The connections demonstrate how topics and concepts are connected. The body of
information is set up like Wikipedia, but it has one editor and one mission: to provide
businesses a competitive advantage.

Distinctive Competencies - The unique skills of a company set it apart from its
competitors. It is a group of important business practises and technological skills that set
your company apart from the rest. Companies work hard to get better at what they do and
give their clients a clear value proposition. This includes a set of benefits that your
customers can only get from your company. These unique skills help your company's
image by making your target market more aware of your brand.

1. Valuable – What does it have to offer clients in terms of added benefits and
advantages over the competition?
2. Rare – What do you do that no one else is doing? For which items and services
do you see a decline in sales and a rise?
3. Inimitable - How much money are your rivals willing to invest in a copycat
effort?
4. Organizational - How is the organisation organised to use the resources?
Answer -3b ->

The VRIO Framework was developed by Jay B Barney in order to determine the relative
importance of a company's resources. Resource Value, Resource Scarcity, Imitation Risk,
and Organizational Competence (VRIO) are the four components of the VRIO acronym.
Resources are the subject of VRIO, a strategic analysis tool.
1. Valuable - According to GE's VRIO Analysis, local food is a valued resource
since it's unique. This boosts consumer value. Customers choose these things
above rivals because they're unique.
GE's VRIO Analysis shows that R&D isn't a feasible resource. Because R&D
costs outweigh its inventive benefits. Few new features and products have
emerged in recent years. R&D hinders GE's competitiveness. Enhancing R&D
teams and reducing their costs is advised.

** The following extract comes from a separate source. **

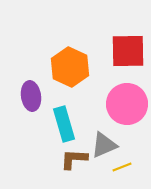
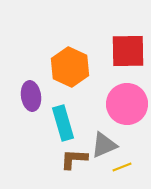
cyan rectangle: moved 1 px left, 1 px up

2. Rare - Local food products are not uncommon, according to General Electric's
VRIO Analysis. Other competitors easily provide this. Competitors may use these
resources in the same way that GE does, decreasing GE's competitive edge. Local
foods provide GE a competitive advantage. General Electric Company may still
use this valuable resource.
According to VRIO, General Electric's distribution network is a one-of-a-kind
resource. Because rivals would need a lot of effort and time to beat GE's
distribution network. This is uncommon in industrial firms.

3. Inimitable - The staff of General Electric Company are also cheap to clone,
according to the VRIO Analysis. Because other companies may educate their
employees new skills. These organisations may entice GE employees by offering
greater wages, work conditions, bonuses, and growth opportunities. GE's
employees become a competitive advantage. Competitors may buy them.
According to GE's VRIO Analysis, copying GE's distribution network is costly.
GE built this over time. Comparable distribution systems are expensive to
reproduce.

4. Organization - General Electric's financial resources are organised to capture


VRIO value. We use these assets to invest in the finest areas, capitalise on
opportunities, and protect against threats. These resources provide GE a
competitive advantage. The distribution network of General Electric Company is
constructed according to the VRIO Analysis. GE uses this network to reach
customers by stocking all of its outlets. These resources provide GE a competitive
advantage.
Because of this, businesses that stick to the VRIO framework of analysis and investigate
each resource to evaluate whether or not it provides a sustainable competitive advantage
will be able to achieve their objective. The VRIO is also helpful in deciding which parts
of the course need to be improved. Understanding and analyzing things in accordance
with the VRIO framework of analysis is thus very necessary for a successful business.